Thursday, April 5, 2012

R-E-G-G-I-E wasn't always popular

First appeared on April 5th, 2012
in The Lebanon Reporter

Donnie Walsh is a well dressed man. And whether he chooses his shirt and tie combos in the morning or some fashionista recently fired by the E! Network because numerous plastic surgeries have her face resembling a traditional Gabonese Fang mask does it for him remains a mystery. But in the summer of 1987 Donnie made a choice that was as public as the library or a Facebook rant against your boss.

The spring of ‘87 saw Steve Alford lead the Indiana Hoosiers to the National Championship. I know it to be true because I watched it sitting in the living room with my Dad sharing a bowl of popcorn and a coke (or an eighth of his coke that is; which was customary per our arrangement as father and son) and also because there is a giant red banner in Assembly Hall (which most Indiana fans generally are not slow to point out) which stands in remembrance of that monumental moment.

My Father said Alford would be a saint for leading Indiana to the Promised Land and, after he’d explained what a saint was, I fully agreed despite our not being Catholic. Alford was a dashing young man with perfect hair who had proposed to his wife by hanging the net during a private shoot around; she the beautiful girlfriend who hung around the gym to climb the ladder and pull the net down anytime her boyfriend wrapped it and was surely surprised the day she reached the top of the ladder and found an engagement ring box stuck on the back of the rim. Storybook indeed.
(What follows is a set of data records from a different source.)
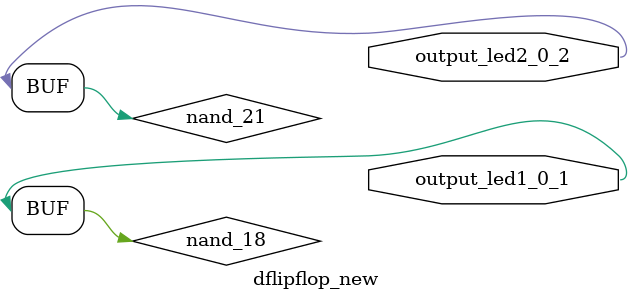
<source format=v>

`timescale 1ns/1ps

module dflipflop_new (
    // ========= Input Ports =========

    // ========= Output Ports =========
    output wire output_led1_0_1,
    output wire output_led2_0_2
);

    // ========= Logic Assignments =========

    // ========= Internal Signals =========
    wire not_3;
    wire not_4;
    wire node_5;
    wire node_6;
    wire node_7;
    wire nand_8;
    wire not_9;
    wire node_10;
    wire node_11;
    wire nand_12;
    wire nand_13;
    wire node_14;
    wire nand_15;
    wire nand_16;
    wire node_17;
    wire nand_18;
    wire nand_19;
    wire node_20;
    wire nand_21;

    // ========= Logic Assignments =========

    // ========= Output Assignments =========
    assign output_led1_0_1 = nand_18; // LED
    assign output_led2_0_2 = nand_21; // LED

endmodule // dflipflop_new

// ====================================================================
// Module dflipflop_new generation completed successfully
// Elements processed: 25
// Inputs: 0, Outputs: 2
// ====================================================================

</source>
So it looked to be a match made in heaven. The Pacers were a professional franchise that was an ABA Title Machine turned Floundering NBA Failure. In the summer of 1987 they were desperately in need of direction. A hero; a face. And for the average Hoosier fan moonlighting as a casual Pacer fan, what better face than pretty boy Steve’s?

So it was the sharp dressed Donnie Walsh went to the 1987 Draft with Hoosiers one and all fully expecting to hear Alford’s name called as the 11th pick. But upon hearing the loudspeaker boom out “Reggie Miller” fans responded with a hailstorm of boos and cat-calls. Yes, even from the start Reggie was polarizing.

The first time I saw Reggie Miller in a Pacer uniform he was bald, looked like an untwisted pretzel and appeared to have the quickness of a newborn dairy calf. I didn’t see the player who would become the Pacers All Time Leading Scorer and the second best Three Point Shooter in League History; probably one strong indicator of why my front office days have been so slow to develop.
But from the day Pacer fans first booed the 6’7 wing out of UCLA until the day he played his last game in that same uniform 18 years later, all he did was prove people wrong. Despite a highly unorthodox release, Miller became one of the greatest sharpshooters in NBA history. He climbed many mountains including the aforementioned reservations of Pacer fans as well as Spike Lee, while leaving others unconquered (Michael Jordan and an NBA Title).

And if Manning brought a passion for professional football to Indiana then Miller was Manning before Manning was Manning. He built the following the Pacers enjoyed at their height and along the way, be it 8 points in 8 seconds or “Ding Dong the Witch is Dead”, Reggie carved out a lasting place in Hoosier Hearts big enough for both himself and the Blue and Gold as well.